▶ EXERCISE PROMPT: Express the rows, from the start through the line holding "country: Colombia" (inclusive), as a two-column CSV with the columns field and value. Give one line per entry, with each field in double quotation marks and any line breaks replaced by spaces.

---------- THE INPUT

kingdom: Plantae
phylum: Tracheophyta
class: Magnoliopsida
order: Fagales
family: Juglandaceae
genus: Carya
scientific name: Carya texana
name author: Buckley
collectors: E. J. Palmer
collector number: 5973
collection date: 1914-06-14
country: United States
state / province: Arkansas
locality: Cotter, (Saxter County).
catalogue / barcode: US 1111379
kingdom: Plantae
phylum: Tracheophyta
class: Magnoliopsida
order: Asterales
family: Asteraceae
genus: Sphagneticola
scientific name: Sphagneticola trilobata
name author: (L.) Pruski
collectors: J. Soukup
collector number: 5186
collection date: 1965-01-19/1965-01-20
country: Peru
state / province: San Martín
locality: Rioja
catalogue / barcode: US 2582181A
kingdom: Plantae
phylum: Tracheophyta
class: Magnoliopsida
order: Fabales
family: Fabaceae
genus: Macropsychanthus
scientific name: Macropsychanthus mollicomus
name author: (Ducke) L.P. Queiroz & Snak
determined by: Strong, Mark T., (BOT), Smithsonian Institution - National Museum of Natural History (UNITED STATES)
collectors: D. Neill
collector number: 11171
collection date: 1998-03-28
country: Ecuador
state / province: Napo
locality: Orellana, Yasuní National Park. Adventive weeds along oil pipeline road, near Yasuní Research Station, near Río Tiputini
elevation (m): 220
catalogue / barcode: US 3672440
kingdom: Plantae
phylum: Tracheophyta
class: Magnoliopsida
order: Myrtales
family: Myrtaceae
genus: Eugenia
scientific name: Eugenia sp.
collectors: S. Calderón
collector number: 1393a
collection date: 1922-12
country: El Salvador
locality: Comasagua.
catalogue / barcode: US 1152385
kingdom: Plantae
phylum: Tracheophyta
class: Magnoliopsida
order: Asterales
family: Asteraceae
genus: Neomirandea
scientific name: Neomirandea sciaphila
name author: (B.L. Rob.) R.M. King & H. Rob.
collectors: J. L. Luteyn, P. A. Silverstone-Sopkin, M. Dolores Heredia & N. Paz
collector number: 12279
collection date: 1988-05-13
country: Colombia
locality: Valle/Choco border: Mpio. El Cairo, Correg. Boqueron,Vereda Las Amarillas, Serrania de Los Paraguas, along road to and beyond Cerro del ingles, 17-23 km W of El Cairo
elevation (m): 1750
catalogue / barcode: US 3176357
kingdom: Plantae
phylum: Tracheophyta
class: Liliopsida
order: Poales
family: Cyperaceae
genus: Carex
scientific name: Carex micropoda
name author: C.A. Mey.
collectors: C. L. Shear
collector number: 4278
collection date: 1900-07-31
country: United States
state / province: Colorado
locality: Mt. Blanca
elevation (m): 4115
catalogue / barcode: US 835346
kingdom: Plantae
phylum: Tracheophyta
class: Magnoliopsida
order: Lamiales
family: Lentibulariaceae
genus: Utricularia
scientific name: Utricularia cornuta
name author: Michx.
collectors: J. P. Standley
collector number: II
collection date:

--------------------

▶ EXPECTED OUTPUT:
field,value
"kingdom:","Plantae"
"phylum:","Tracheophyta"
"class:","Magnoliopsida"
"order:","Fagales"
"family:","Juglandaceae"
"genus:","Carya"
"scientific name:","Carya texana"
"name author:","Buckley"
"collectors:","E. J. Palmer"
"collector number:","5973"
"collection date:","1914-06-14"
"country:","United States"
"state / province:","Arkansas"
"locality:","Cotter, (Saxter County)."
"catalogue / barcode:","US 1111379"
"kingdom:","Plantae"
"phylum:","Tracheophyta"
"class:","Magnoliopsida"
"order:","Asterales"
"family:","Asteraceae"
"genus:","Sphagneticola"
"scientific name:","Sphagneticola trilobata"
"name author:","(L.) Pruski"
"collectors:","J. Soukup"
"collector number:","5186"
"collection date:","1965-01-19/1965-01-20"
"country:","Peru"
"state / province:","San Martín"
"locality:","Rioja"
"catalogue / barcode:","US 2582181A"
"kingdom:","Plantae"
"phylum:","Tracheophyta"
"class:","Magnoliopsida"
"order:","Fabales"
"family:","Fabaceae"
"genus:","Macropsychanthus"
"scientific name:","Macropsychanthus mollicomus"
"name author:","(Ducke) L.P. Queiroz & Snak"
"determined by:","Strong, Mark T., (BOT), Smithsonian Institution - National Museum of Natural History (UNITED STATES)"
"collectors:","D. Neill"
"collector number:","11171"
"collection date:","1998-03-28"
"country:","Ecuador"
"state / province:","Napo"
"locality:","Orellana, Yasuní National Park. Adventive weeds along oil pipeline road, near Yasuní Research Station, near Río Tiputini"
"elevation (m):","220"
"catalogue / barcode:","US 3672440"
"kingdom:","Plantae"
"phylum:","Tracheophyta"
"class:","Magnoliopsida"
"order:","Myrtales"
"family:","Myrtaceae"
"genus:","Eugenia"
"scientific name:","Eugenia sp."
"collectors:","S. Calderón"
"collector number:","1393a"
"collection date:","1922-12"
"country:","El Salvador"
"locality:","Comasagua."
"catalogue / barcode:","US 1152385"
"kingdom:","Plantae"
"phylum:","Tracheophyta"
"class:","Magnoliopsida"
"order:","Asterales"
"family:","Asteraceae"
"genus:","Neomirandea"
"scientific name:","Neomirandea sciaphila"
"name author:","(B.L. Rob.) R.M. King & H. Rob."
"collectors:","J. L. Luteyn, P. A. Silverstone-Sopkin, M. Dolores Heredia & N. Paz"
"collector number:","12279"
"collection date:","1988-05-13"
"country:","Colombia"